ASTROFÍSICOS DESCOBREM PLANETAS NOUTRA GALÁXIA
6 de fevereiro de 2018
A lente gravitacional galáctica RX J1131-1231com a galáxia da lente no centro e quatro quasares de fundo. Estima-se que existam biliões de planetas na galáxia elíptica central da imagem.
Crédito: Universidade de Oklahoma
Uma equipa de astrofísicos da Universidade de Oklahoma descobriu, pela primeira vez, uma população de planetas para lá da Via Láctea. Usando microlentes - um fenómeno astronómico e o único conhecido capaz de descobrir planetas a distâncias verdadeiramente enormes da Terra, entre outras técnicas de deteção - investigadores foram capazes de detetar objetos noutras galáxias que variam desde a massa da Lua até à massa de Júpiter.

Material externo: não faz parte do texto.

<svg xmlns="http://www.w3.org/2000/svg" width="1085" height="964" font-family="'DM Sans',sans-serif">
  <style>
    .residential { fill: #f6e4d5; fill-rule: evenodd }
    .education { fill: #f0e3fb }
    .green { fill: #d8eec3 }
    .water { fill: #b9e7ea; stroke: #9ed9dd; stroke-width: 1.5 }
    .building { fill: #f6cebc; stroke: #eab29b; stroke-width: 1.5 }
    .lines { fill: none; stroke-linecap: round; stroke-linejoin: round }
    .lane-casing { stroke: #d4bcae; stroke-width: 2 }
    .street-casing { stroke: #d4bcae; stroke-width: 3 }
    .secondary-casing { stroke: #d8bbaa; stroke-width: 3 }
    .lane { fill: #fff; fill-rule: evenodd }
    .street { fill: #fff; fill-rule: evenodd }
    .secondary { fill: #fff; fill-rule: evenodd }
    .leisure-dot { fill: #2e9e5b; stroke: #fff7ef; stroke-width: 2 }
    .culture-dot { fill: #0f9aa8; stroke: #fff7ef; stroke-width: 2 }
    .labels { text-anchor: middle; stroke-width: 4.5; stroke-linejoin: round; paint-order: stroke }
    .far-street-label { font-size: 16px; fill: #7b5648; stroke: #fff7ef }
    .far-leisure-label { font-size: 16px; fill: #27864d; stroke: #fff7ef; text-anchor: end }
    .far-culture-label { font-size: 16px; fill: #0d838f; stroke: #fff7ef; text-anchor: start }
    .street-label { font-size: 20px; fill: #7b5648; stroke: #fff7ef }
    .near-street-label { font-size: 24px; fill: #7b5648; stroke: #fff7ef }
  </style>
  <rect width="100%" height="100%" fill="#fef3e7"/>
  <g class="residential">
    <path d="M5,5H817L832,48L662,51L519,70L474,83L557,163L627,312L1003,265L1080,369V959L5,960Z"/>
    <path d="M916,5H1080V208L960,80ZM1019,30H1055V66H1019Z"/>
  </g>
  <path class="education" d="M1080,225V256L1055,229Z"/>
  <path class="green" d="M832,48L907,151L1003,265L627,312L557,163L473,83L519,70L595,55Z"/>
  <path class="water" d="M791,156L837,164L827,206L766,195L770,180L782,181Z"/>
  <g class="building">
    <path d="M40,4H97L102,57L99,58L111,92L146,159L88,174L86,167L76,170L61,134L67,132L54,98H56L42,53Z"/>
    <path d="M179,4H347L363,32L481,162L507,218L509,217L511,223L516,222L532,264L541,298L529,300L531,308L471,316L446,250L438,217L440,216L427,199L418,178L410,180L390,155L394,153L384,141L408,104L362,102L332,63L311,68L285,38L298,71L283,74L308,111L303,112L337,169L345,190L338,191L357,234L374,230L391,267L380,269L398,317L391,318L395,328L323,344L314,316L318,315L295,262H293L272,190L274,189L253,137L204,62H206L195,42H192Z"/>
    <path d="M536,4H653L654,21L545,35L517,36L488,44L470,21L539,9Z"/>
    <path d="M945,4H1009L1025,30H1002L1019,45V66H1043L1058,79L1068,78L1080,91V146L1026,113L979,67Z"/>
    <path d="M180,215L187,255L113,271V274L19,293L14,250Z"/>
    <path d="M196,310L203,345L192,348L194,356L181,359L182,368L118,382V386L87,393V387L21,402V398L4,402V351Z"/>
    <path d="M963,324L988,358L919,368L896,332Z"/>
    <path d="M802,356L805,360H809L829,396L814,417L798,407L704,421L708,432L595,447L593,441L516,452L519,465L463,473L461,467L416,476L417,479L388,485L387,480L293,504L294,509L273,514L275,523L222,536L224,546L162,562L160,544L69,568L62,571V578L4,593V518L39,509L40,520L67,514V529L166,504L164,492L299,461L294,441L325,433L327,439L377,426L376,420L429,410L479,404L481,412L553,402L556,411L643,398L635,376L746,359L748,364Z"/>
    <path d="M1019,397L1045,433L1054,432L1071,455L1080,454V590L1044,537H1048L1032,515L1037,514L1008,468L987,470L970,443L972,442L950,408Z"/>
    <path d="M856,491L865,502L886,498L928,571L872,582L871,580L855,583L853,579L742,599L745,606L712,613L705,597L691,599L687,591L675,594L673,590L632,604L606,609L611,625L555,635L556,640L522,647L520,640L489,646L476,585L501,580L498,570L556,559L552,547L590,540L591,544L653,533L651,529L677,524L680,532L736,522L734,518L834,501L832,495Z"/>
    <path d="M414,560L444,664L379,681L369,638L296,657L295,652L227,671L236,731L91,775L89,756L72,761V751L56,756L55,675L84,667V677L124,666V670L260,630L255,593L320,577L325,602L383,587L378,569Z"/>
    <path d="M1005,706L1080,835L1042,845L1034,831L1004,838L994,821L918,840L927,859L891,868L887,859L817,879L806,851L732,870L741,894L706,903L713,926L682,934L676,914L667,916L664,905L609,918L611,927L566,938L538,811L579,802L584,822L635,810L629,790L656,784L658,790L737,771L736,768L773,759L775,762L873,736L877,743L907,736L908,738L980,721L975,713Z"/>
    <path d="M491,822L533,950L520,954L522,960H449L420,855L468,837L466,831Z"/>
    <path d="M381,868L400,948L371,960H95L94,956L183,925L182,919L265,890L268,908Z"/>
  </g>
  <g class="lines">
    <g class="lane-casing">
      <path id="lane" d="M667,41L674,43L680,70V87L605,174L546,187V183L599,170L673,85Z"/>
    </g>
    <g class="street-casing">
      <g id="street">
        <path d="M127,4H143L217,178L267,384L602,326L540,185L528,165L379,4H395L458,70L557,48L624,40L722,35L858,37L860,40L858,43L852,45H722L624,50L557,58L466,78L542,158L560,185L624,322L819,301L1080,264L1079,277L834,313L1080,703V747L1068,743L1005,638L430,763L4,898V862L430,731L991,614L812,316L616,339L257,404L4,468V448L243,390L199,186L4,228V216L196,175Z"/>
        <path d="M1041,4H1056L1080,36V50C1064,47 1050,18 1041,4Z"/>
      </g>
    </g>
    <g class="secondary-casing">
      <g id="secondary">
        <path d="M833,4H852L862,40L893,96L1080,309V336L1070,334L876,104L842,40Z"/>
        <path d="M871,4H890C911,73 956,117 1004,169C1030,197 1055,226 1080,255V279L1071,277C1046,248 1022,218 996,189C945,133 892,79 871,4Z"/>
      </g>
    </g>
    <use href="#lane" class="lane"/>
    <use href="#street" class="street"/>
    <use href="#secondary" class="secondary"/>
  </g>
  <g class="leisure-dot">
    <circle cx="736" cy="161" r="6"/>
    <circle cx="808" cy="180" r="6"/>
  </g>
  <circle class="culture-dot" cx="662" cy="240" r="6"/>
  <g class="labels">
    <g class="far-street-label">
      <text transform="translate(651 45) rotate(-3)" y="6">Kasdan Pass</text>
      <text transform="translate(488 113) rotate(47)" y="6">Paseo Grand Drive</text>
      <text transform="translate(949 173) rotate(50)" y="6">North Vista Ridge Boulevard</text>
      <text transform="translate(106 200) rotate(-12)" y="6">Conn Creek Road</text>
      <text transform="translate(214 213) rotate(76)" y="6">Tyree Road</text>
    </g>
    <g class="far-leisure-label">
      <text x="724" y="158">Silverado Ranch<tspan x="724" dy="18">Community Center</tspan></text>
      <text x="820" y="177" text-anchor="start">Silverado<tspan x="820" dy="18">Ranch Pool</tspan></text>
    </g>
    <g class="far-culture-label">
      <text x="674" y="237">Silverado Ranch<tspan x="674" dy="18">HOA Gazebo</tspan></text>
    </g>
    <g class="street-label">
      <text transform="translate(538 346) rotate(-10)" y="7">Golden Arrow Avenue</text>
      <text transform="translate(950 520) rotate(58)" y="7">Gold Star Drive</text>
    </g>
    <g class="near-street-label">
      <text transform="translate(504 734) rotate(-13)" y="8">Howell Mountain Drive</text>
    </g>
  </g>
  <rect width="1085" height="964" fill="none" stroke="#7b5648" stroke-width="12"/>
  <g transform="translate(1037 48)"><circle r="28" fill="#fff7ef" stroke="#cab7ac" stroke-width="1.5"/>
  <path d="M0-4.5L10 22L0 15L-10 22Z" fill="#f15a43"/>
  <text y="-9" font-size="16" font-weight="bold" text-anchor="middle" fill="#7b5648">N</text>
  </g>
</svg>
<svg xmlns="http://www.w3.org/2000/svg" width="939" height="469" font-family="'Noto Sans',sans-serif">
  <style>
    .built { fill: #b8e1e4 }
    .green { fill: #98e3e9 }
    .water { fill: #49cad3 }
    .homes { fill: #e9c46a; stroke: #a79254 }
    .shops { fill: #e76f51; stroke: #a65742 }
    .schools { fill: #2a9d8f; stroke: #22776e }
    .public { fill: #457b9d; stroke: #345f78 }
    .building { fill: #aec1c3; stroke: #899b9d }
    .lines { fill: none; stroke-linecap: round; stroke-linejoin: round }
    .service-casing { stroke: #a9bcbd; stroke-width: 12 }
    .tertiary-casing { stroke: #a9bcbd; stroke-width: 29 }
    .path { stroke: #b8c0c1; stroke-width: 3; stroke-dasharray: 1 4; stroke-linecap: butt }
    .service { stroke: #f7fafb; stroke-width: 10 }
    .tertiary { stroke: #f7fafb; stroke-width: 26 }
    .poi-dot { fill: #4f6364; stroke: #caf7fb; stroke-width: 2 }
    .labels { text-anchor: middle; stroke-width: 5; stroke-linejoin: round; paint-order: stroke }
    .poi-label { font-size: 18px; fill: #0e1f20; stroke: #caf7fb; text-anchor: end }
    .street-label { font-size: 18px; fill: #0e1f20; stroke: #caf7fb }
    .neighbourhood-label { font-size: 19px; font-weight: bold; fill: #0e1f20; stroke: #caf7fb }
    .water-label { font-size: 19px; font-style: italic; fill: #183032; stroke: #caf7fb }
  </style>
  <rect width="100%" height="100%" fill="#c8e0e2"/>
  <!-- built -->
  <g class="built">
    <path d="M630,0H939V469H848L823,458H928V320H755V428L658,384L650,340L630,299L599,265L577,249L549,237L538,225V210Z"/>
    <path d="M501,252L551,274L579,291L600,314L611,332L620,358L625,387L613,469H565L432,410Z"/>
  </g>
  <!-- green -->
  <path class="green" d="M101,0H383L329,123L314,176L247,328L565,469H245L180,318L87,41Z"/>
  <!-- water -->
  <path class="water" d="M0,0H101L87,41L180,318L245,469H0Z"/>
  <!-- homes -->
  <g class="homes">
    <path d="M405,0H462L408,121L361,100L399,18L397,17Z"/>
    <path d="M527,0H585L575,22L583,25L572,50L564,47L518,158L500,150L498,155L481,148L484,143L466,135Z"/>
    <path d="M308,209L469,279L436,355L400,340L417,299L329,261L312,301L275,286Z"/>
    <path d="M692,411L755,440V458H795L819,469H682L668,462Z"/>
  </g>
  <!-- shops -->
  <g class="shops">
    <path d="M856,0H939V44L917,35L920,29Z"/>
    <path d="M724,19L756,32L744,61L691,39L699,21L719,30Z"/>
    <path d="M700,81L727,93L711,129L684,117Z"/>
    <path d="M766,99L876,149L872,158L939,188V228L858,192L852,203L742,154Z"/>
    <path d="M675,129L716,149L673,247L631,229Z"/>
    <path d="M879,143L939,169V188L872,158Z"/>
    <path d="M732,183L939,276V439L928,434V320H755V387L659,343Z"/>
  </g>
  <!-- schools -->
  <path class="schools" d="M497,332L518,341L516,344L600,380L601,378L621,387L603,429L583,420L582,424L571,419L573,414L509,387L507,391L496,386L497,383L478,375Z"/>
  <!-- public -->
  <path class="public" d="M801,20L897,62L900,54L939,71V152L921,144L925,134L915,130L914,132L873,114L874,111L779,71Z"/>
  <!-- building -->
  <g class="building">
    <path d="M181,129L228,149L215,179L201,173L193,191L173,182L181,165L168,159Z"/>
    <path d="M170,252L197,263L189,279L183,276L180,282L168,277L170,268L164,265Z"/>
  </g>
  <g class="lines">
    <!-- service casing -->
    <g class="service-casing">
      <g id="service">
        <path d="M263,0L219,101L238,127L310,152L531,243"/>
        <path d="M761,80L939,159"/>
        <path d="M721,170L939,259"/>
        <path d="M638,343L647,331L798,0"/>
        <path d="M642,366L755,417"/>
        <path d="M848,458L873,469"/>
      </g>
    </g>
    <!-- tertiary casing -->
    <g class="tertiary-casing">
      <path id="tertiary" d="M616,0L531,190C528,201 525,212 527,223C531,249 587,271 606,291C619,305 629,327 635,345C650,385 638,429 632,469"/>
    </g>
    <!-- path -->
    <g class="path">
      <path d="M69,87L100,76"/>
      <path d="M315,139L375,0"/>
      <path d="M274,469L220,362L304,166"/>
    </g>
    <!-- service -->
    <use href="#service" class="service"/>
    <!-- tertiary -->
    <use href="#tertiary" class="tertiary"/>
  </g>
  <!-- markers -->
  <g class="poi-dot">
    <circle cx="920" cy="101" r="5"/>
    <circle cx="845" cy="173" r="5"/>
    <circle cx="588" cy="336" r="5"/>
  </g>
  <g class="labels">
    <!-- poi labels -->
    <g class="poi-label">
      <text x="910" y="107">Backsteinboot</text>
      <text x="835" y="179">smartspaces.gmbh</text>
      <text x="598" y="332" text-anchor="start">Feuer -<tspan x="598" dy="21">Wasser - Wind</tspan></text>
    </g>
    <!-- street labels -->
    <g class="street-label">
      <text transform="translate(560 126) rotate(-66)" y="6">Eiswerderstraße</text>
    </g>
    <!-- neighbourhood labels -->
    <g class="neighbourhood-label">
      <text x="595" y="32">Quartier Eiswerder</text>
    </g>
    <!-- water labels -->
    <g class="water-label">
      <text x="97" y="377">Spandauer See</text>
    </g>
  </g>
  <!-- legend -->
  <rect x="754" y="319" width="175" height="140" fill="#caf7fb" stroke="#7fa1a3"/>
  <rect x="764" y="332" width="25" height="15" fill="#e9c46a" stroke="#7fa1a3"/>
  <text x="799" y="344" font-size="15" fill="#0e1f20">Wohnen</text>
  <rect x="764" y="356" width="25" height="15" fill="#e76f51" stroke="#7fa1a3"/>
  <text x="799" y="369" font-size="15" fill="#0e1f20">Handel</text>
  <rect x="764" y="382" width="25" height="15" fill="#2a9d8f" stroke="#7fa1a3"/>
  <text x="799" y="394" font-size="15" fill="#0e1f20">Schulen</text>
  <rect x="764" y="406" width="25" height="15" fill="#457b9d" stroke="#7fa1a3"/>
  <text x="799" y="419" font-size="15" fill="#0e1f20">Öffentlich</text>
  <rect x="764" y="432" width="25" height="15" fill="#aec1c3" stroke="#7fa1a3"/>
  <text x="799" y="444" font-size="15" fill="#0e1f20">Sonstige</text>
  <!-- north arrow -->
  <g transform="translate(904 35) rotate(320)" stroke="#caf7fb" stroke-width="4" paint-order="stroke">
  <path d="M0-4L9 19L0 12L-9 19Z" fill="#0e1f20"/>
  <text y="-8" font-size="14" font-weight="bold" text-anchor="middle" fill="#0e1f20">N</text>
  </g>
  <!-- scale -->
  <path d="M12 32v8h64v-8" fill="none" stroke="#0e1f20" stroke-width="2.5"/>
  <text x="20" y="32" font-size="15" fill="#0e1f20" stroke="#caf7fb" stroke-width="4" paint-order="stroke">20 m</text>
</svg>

Xinyu Dai, professor do Departamento Homer L. Dodge de Física e Astronomia, do Colégio de Artes e Ciências da Universidade de Oklahoma, juntamente com o investigador pós-doutorado Eduardo Guerras, fizeram a descoberta recorrendo a dados do Observatório de raios-X Chandra da NASA, um telescópio espacial controlado pelo Observatório Astrofísico do Smithsonian.
"Estamos muito excitados com esta descoberta. Esta é a primeira vez que alguém descobriu planetas fora da nossa Galáxia," realça Dai. "Estes planetas pequenos são os melhores candidatos para a assinatura que observámos neste estudo usando a técnica de microlentes. Analisámos a alta frequência da assinatura modelando os dados para determinar a massa."
Apesar de descobrirmos regularmente planetas na nossa Via Láctea usando microlentes, o efeito gravitacional de até objetos pequenos pode criar uma alta ampliação, levando a uma assinatura que pode ser modelada e explicada noutras galáxias. Até este estudo, não havia evidências de planetas noutras galáxias.
"Este é um exemplo de quão poderosas podem ser as técnicas de análise de microlentes extragalácticas. Esta galáxia está localizada a 3,8 mil milhões de anos-luz de distância e não há a mínima hipótese de observar estes planetas diretamente, nem mesmo com o melhor telescópio que se possa imaginar num cenário de ficção científica," comenta Guerras. "No entanto, somos capazes de os estudar, revelar a sua presença e até ter uma ideia das suas massas. É uma forma muito emocionante de ciência."